▶ [Work request]: Copy out the entries below word for word, starting at the line containing "What is the difference between the maximum and second" and ending at the line containing "What is the difference between the maximum and minimum", with both of those lines included.

▶ [Exercise input]:
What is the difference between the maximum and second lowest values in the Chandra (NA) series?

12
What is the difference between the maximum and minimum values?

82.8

...

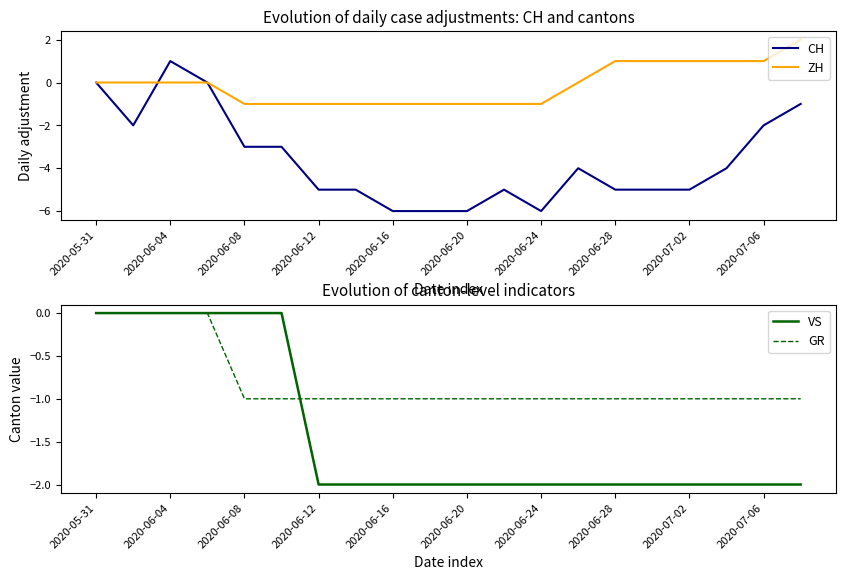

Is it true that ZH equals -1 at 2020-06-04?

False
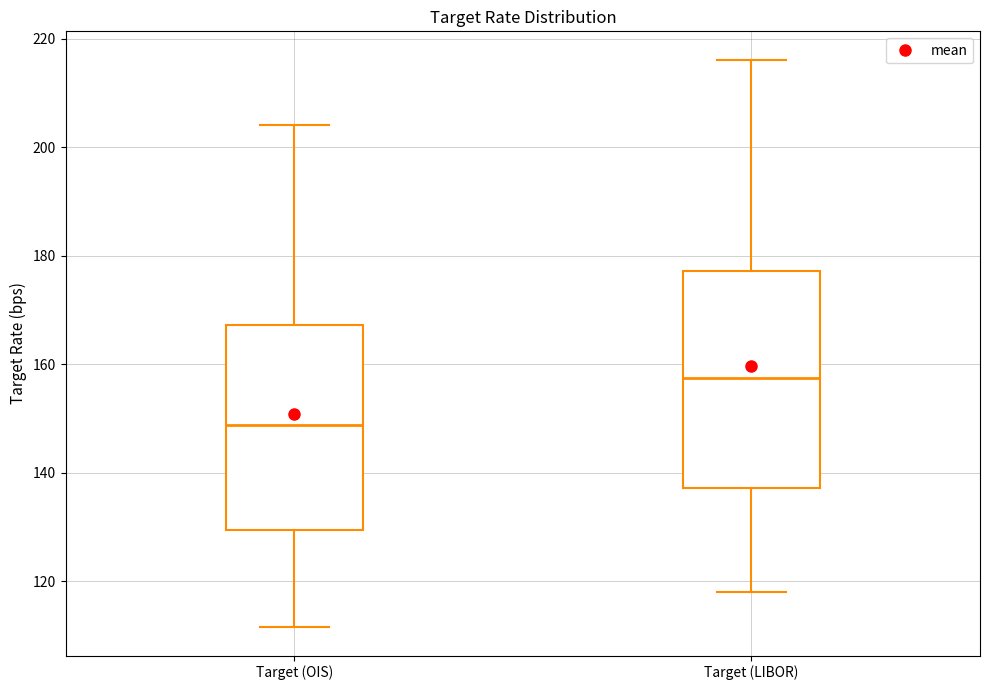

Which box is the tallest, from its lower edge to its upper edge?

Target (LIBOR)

▶ [Output]:
What is the difference between the maximum and second lowest values in the Chandra (NA) series?

12
What is the difference between the maximum and minimum values?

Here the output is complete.